Little has a criminal record dating back decades and arrests numbering in the dozens during that period. Most of the arrests were for crimes such as drunk driving, shoplifting and burglary.
But detectives said Little was prone to fits of violence, including killings, robberies and assaults directed at those with "high-risk lifestyles," including prostitutes and substance abusers.
"It was theft by day and murder by night," LAPD Det. Rick Jackson said of Little. Jackson investigated the case with Det. Mitzi Roberts.
Little, also known as Samuel McDowell, "committed crimes in 24 states but served relatively little time in state prison or county jail," the detectives said. In the early 1980s, Little was accused of two killings and two attempted killings in the Gainsesville, Fla., and Pascagoula, Miss., areas.
Little, at the time identified in press accounts as McDowell, was acquitted by a Florida jury in the strangulation killing of 26-year-old Patricia Ann Mount, whose body was discovered Sept. 12, 1982.
He was never brought to trial in the three Mississippi cases, which include the strangulation death of Melinda LaPree, 24, on Sept., 14 1982. That case has been reopened by the Pascagoula Police Department in light of new evidence, authorities said.

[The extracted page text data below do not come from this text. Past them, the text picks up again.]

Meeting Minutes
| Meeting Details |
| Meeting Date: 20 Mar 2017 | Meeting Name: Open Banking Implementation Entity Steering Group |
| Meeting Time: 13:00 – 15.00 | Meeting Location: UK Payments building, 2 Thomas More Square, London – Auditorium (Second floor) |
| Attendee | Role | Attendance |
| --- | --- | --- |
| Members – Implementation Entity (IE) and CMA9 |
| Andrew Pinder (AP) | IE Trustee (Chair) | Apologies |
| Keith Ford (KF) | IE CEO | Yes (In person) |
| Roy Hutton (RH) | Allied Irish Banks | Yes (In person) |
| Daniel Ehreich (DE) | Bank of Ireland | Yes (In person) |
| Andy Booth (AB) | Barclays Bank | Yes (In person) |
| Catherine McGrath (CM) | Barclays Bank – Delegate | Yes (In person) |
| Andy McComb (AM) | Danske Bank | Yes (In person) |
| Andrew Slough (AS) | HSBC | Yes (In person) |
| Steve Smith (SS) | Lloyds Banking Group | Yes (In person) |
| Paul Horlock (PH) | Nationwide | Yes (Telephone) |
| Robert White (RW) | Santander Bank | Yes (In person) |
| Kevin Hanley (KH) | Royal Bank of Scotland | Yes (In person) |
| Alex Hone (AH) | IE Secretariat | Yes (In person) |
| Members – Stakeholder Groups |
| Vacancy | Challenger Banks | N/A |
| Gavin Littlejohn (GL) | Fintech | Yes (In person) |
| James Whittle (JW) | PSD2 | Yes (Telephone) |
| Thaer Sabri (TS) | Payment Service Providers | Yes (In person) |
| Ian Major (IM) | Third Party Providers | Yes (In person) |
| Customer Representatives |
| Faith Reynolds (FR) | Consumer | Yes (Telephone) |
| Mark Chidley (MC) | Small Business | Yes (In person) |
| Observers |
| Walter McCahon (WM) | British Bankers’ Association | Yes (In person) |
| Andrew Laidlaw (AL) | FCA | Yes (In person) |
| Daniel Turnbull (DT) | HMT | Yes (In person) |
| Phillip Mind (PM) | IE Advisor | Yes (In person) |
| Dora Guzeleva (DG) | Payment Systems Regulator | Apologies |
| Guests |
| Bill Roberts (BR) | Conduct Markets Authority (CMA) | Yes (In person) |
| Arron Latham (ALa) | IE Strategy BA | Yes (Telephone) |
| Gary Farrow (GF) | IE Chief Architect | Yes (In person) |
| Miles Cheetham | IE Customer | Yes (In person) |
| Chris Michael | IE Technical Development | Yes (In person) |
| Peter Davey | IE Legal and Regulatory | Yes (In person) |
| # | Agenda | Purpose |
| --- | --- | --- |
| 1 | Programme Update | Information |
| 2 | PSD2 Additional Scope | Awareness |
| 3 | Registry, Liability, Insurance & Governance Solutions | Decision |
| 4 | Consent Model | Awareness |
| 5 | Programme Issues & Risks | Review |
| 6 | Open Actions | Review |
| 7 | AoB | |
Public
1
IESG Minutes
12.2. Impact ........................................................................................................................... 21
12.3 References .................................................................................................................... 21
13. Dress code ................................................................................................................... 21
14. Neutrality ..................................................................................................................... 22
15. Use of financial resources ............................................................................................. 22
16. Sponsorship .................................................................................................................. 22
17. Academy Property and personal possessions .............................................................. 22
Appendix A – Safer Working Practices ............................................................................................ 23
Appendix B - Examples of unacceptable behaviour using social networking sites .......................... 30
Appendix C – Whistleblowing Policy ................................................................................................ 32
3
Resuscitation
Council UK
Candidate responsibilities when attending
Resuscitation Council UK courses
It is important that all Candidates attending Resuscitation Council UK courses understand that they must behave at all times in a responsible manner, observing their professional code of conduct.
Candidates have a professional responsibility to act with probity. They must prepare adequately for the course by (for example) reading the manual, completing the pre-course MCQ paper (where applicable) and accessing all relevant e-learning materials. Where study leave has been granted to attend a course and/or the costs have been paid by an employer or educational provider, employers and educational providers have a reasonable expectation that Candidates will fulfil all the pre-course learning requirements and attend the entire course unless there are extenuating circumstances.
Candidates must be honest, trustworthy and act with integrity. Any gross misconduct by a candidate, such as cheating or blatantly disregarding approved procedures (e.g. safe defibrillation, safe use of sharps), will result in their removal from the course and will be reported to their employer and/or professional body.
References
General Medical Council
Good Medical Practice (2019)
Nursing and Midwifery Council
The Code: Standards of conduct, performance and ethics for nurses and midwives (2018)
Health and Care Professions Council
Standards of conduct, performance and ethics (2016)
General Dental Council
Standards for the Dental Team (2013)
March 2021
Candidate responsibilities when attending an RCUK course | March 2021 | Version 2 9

Little served limited prison time relative to his crimes and kept a step ahead of authorities by constantly moving among states. According to LAPD detectives, he had an arrest record in nearly every region of the Continental U.S. except the north entral states.
After avoiding convictions in the South, authorities said, Little headed to California, where he lived in the mid- to late 1980s in the San Diego and Los Angeles areas.
Little served more than two years in state prison after being convicted of assault and false imprisonment of two San Diego women in separate cases, police said. Detectives say he killed the three Los Angeles women shortly after being paroled.
His exact movements after leaving Southern California are not entirely clear, but said authorities believe Little is responsible for additional violent crimes, including murders.
"We believe he is good for many more crimes -- including murders -- throughout the United States," Roberts said. "If any law enforcement agencies have similar killings that occurred between 1960 and the present, they should contact LAPD cold case detectives."